__SET EXERCISE__
Find every line below that contains the word "frame" and copy each of those lines.

═══ ENTRIES SUPPLIED

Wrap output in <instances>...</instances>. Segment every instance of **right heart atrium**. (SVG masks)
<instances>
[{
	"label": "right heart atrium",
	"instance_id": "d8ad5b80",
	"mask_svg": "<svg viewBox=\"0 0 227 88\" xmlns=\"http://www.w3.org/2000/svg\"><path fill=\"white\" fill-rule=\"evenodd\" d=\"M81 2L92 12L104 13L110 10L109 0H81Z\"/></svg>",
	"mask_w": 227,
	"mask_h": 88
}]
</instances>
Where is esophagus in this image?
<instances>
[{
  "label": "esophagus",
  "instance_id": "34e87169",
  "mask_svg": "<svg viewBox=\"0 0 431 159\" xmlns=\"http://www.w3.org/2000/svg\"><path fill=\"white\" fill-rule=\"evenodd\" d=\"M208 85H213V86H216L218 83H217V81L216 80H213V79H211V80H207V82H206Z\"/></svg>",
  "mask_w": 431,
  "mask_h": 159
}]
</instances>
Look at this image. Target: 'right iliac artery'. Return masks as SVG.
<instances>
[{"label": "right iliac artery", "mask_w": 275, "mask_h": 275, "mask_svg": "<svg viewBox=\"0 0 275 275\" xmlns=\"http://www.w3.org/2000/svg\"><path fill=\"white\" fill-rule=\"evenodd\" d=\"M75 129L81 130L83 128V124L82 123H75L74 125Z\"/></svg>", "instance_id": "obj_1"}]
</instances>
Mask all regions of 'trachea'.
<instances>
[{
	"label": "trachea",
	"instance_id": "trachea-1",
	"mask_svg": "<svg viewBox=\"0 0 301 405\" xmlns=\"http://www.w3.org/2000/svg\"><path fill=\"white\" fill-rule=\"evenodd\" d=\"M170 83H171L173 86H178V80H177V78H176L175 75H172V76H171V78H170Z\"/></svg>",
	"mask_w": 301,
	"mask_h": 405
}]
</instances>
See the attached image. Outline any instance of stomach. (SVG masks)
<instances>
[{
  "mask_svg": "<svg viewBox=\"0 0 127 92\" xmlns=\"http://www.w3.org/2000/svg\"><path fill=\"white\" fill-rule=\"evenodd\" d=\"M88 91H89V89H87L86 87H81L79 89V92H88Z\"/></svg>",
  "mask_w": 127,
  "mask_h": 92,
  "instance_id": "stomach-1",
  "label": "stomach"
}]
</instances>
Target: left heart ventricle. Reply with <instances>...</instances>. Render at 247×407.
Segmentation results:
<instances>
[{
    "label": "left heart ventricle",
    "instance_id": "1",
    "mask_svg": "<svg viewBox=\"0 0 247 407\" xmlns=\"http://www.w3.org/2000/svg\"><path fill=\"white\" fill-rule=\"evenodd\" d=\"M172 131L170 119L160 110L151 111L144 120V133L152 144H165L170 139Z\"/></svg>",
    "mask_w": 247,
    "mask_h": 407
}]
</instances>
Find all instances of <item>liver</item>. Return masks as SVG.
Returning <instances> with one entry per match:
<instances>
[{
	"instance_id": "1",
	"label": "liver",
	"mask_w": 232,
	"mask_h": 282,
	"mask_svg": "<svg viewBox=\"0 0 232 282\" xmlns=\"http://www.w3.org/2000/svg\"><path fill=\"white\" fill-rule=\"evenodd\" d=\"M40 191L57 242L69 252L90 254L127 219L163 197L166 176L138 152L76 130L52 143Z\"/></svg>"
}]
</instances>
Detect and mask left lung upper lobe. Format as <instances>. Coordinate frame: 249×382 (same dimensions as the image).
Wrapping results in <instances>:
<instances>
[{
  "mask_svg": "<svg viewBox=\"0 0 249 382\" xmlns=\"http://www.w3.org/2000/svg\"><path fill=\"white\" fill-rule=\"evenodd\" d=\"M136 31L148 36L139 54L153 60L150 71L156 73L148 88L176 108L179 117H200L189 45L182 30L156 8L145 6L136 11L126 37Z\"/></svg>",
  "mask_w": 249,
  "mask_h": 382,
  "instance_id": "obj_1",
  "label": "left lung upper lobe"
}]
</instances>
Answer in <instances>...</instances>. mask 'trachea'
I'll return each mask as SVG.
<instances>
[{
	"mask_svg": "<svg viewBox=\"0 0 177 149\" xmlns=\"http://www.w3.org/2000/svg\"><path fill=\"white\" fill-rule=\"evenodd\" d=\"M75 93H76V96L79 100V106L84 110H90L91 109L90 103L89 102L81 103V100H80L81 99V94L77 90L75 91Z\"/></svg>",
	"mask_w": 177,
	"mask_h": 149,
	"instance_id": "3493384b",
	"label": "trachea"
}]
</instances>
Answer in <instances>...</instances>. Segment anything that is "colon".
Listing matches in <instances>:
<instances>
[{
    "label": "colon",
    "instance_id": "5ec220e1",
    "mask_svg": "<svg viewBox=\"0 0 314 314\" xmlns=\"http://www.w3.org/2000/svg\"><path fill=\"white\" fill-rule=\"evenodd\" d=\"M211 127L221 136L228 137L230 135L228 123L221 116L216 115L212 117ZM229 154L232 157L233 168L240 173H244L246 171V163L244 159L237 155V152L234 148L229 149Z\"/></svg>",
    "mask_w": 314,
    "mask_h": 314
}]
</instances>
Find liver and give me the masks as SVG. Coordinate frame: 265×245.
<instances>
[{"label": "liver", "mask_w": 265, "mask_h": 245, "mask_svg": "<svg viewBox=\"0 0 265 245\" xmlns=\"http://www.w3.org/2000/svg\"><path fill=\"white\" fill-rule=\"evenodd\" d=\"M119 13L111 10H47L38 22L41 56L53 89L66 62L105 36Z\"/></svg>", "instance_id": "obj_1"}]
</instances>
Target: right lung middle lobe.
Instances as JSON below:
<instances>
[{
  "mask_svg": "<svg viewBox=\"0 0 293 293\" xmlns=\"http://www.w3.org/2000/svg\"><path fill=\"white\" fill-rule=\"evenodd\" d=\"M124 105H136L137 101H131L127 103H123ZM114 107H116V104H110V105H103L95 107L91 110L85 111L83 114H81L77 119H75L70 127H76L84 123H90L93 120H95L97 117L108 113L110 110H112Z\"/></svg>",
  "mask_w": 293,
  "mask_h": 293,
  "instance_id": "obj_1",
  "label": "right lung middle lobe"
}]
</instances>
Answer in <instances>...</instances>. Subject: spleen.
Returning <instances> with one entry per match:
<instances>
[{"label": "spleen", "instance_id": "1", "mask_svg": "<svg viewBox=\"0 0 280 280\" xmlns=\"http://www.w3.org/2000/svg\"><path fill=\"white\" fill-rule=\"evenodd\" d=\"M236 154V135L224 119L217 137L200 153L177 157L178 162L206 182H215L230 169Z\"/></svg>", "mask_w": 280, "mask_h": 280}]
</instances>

══════

__ANSWER TO THIS PROBLEM__
Detect and mask left lung upper lobe. Format as <instances>. Coordinate frame: 249×382 (same dimensions as the image).
Find liver and give me the masks as SVG. Coordinate frame: 265×245.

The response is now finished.